Perspective Online

Why The West Georgian Still Matters

by Dr. John Ike Sewell

A couple of weeks ago I was faced with a baffling circumstance while giving a lecture in my Intro to Mass Media class. I asked my students what kind of content they saw when they accessed newspapers online. My hoped-for reply was that they saw several kinds of content—not just text. Instead, my question was met with blank stares, puzzled looks and, finally, the ugly truth. “We don’t look at newspapers.”

Why The West Georgian Still MattersWhile I wasn’t exactly blown away by this response, I did take pause. After all, I had 49 students in the class. Surely someone looked at newspapers?

Simply put, the newspaper medium is dying. Newspapers are regularly laying off writers, transitioning to online-only formats, or just going belly-up. Young people, especially, don’t read newspapers.

This ugly truth leads me to ponder some existential questions. OK, I’m an assistant professor of convergence journalism. I am the advisor for The West Georgian newspaper. In other words, I’m the newspaper guy at UWG. So, if print journalism is dying and young people aren’t reading newspapers, then what is my raison d’etre? And furthermore, what is the worth of producing a student newspaper here at the university?

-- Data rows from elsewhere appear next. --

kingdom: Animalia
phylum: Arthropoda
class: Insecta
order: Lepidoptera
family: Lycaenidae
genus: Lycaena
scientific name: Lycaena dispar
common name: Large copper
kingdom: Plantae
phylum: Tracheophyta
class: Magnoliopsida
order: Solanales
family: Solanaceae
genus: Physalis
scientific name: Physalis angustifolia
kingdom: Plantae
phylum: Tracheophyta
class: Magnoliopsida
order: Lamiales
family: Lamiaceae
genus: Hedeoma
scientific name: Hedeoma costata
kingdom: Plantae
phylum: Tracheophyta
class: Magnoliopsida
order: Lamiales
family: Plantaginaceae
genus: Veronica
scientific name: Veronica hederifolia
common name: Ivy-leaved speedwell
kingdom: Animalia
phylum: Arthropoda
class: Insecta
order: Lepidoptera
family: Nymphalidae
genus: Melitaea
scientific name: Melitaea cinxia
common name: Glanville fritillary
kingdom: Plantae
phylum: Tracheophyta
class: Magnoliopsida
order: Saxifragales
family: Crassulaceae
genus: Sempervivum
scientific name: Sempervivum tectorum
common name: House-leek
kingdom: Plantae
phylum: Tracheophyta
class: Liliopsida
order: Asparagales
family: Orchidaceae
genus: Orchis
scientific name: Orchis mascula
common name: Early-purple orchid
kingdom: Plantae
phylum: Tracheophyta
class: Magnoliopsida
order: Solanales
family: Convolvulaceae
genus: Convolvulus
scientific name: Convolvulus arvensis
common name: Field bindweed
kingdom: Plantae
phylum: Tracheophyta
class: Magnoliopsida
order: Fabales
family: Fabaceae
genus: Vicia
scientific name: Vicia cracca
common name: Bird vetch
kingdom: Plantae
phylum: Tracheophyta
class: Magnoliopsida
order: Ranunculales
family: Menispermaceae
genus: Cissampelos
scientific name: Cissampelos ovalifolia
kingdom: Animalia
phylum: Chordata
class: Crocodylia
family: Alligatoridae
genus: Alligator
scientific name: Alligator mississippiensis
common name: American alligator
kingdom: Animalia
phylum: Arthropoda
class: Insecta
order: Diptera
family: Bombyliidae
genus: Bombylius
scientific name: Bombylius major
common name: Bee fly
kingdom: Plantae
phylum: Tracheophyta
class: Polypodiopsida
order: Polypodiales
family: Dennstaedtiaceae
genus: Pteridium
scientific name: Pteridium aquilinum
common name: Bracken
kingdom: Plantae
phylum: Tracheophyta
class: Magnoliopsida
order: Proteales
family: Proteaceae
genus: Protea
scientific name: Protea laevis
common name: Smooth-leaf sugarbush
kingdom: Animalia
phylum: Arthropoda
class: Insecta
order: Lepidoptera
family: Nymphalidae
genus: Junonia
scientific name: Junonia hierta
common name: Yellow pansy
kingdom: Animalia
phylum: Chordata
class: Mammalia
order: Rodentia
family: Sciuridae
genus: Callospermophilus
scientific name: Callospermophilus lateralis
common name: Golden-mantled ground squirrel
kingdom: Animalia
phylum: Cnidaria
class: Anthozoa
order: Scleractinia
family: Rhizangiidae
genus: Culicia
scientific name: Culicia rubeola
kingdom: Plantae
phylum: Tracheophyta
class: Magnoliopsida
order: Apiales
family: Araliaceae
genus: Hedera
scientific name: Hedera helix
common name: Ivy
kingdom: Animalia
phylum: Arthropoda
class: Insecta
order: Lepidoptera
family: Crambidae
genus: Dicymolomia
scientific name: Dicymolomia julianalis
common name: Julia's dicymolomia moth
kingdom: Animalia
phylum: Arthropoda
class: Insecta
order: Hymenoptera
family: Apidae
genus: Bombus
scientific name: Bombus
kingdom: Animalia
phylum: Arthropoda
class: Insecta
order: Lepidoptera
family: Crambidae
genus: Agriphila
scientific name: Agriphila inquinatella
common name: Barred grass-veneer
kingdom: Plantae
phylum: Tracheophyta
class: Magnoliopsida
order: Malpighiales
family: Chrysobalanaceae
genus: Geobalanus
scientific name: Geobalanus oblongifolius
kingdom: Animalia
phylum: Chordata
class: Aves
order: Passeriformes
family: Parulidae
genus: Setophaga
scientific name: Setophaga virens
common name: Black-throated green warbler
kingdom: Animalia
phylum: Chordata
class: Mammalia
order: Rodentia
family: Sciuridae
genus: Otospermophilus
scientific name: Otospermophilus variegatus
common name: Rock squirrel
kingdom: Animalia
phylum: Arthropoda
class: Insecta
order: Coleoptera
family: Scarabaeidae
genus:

My answer to this awful, daunting question is tripartite.

  1. Print journalism might be dying, but journalism itself is not dying. Newswriting is thriving online, thank you.
  2. Writing is an essential skill for anyone in mass communications.
  3. Students who write for The West Georgian gain essential job skills. They work together—pushing an idea from conception to completion. They learn to produce content on a deadline. And, with this experience, they are much more likely to get jobs.

I’m especially proud of point #3. In the five semesters I’ve served as advisor, every one (that’s 100 percent, by golly) of the graduating Mass Communications majors who have served on The West Georgian’s staff have found viable, interesting, challenging jobs in the discipline—for grownup salaries, no less. I’m not bragging—or maybe I am.

For some crazy reason, the experience of writing for the student newspaper seems to serve as a selling-point for UWG Mass Communication graduates. This, of course, is a testament to the graduating staff members’ skill and determination, not to my role as advisor per se. Anyway, I’m convinced that The West Georgian still matters. And that’s validation enough.

Dr. John Ike Sewell is an assistant professor of convergence journalism in the UWG Department of Mass Communications.